Peter Sharkey: Organisers may have to forget profit at Rugby World Cup

Even though we’re more than two years away from the Rugby World Cup in England, concerns regarding its funding are already to the fore.

The Philippines. Picture Atsushi Tomura/Getty Images

You know how it is. It's almost midnight; your wife has gone to bed and neither kickboxing nor American horse racing cuts the mustard as you search for one final sporting high before hitting the sack. Under such circumstances, channel surfing becomes, well, inevitable.

But this is not what you might imagine, for early on Monday, I caught an absolute cracking sporting contest – a Rugby World Cup (RWC) qualifier between the Philippines and UAE.

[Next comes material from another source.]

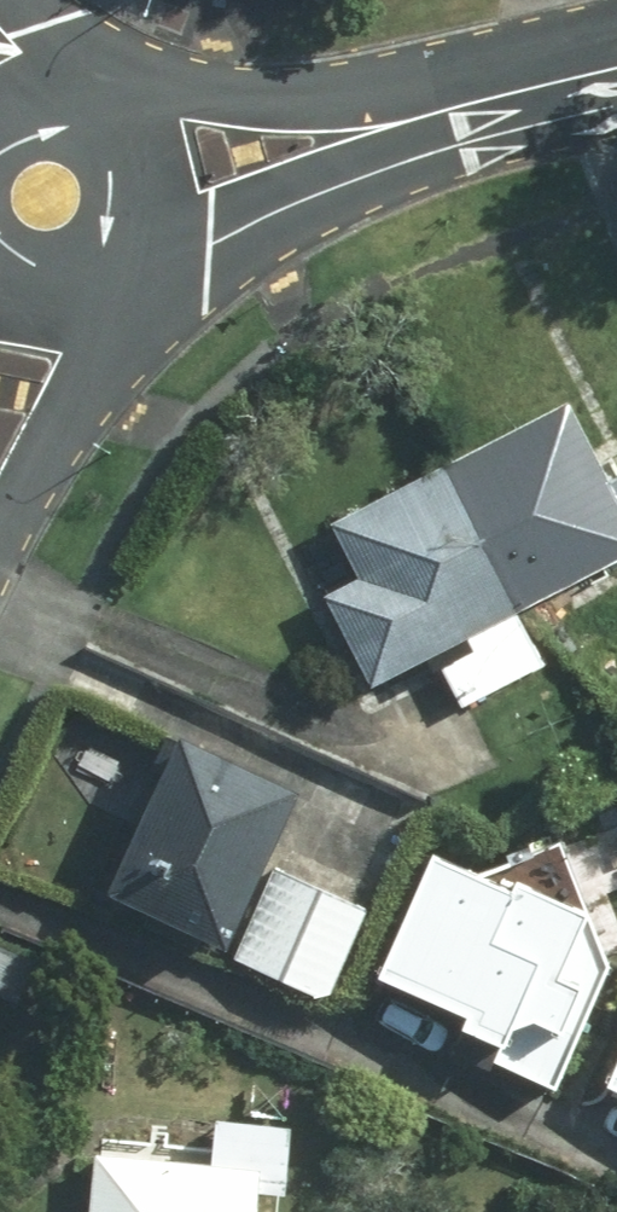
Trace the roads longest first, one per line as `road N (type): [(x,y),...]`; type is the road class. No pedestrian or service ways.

The match, played last Saturday in front of a record crowd, generated an electric atmosphere, five tries and even a delay for a power outage. I didn’t even realise the Philippines had a national team, although not all of their players were Tagalog-speaking nationals.

Even though there’s more than 840 days to go before RWC 2015 kicks off, the match brought the next tournament, to be hosted by England, into sharper focus.

Yet despite the fact that we’re more than two years away from what promises, on Monday morning’s evidence, to be a spell-binding competition, concerns regarding its funding are already to the fore, a peculiar situation given how success was measured at the 2011 tournament.

In 2006, New Zealand’s government and the country’s governing rugby union board established a joint venture, called RNZ 2011, designed specifically to deliver the 2011 RWC.

The country had won the right to host the tournament in November 2005 and under the original RNZ 2011 shareholding arrangement, two thirds of all losses were to be underwritten by the government, while rugby union’s losses were later capped at NZ $10 million (£5.4 million).

This seemed a sensible option. New Zealand is a difficult place for even the most resourceful rugby fans to get to and time differences between the country and rugby’s main television-viewing audiences required wholesale rescheduling of matches to maximise broadcast receipts.